→ Study material:
[Start of section]

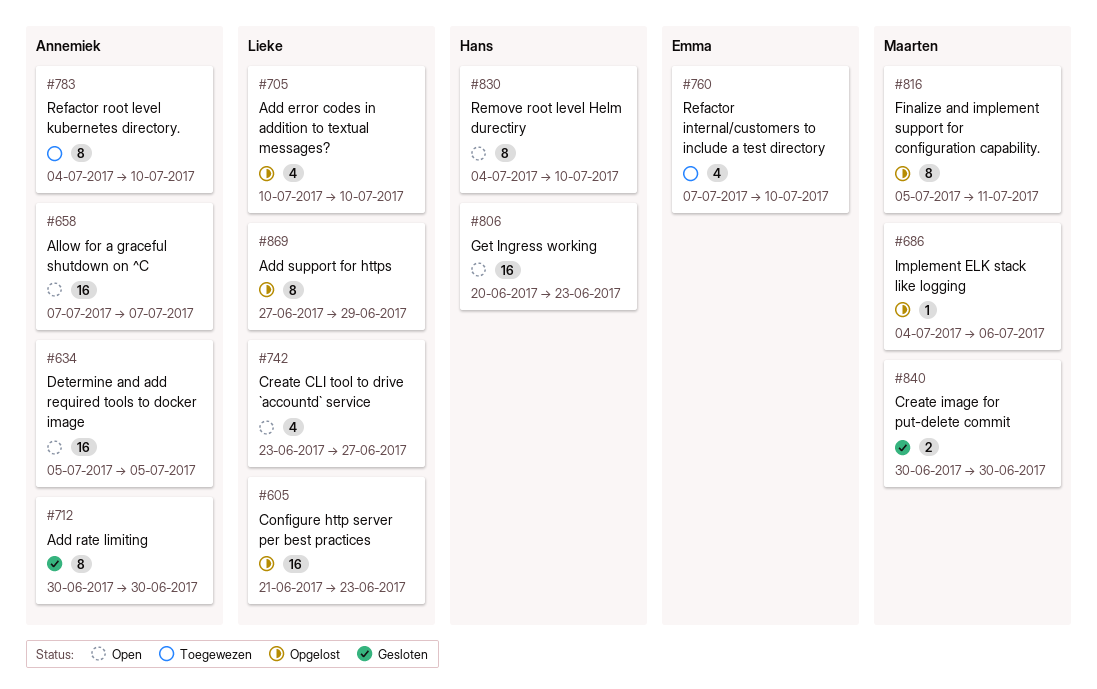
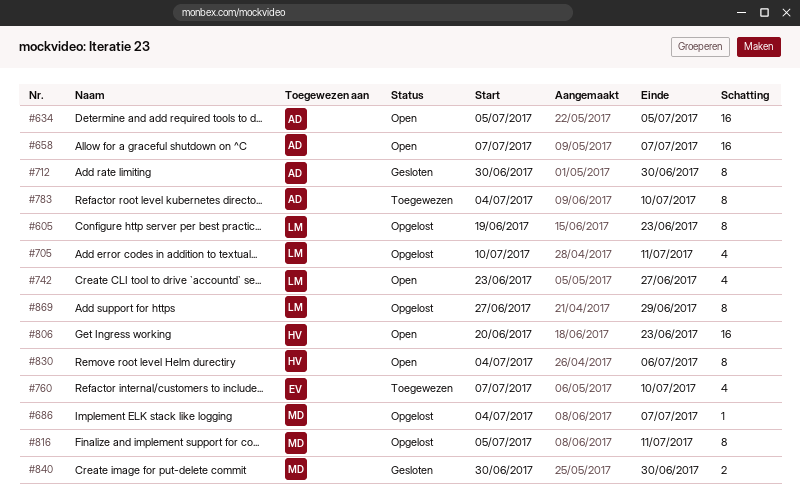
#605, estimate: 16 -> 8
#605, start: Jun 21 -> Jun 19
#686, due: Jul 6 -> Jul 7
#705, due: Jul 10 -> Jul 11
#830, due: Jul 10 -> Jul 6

[End of section]
[Start of section]

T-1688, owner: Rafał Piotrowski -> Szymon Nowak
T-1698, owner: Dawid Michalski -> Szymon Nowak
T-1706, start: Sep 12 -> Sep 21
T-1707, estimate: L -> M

[End of section]

→ Required work: Restate word for word the entries above, starting at the line with "#605, estimate: 16 -> 8" and ending at the line with "#830, due: Jul 10 -> Jul 6", inclusive, and no others.

→ Exercise response:
#605, estimate: 16 -> 8
#605, start: Jun 21 -> Jun 19
#686, due: Jul 6 -> Jul 7
#705, due: Jul 10 -> Jul 11
#830, due: Jul 10 -> Jul 6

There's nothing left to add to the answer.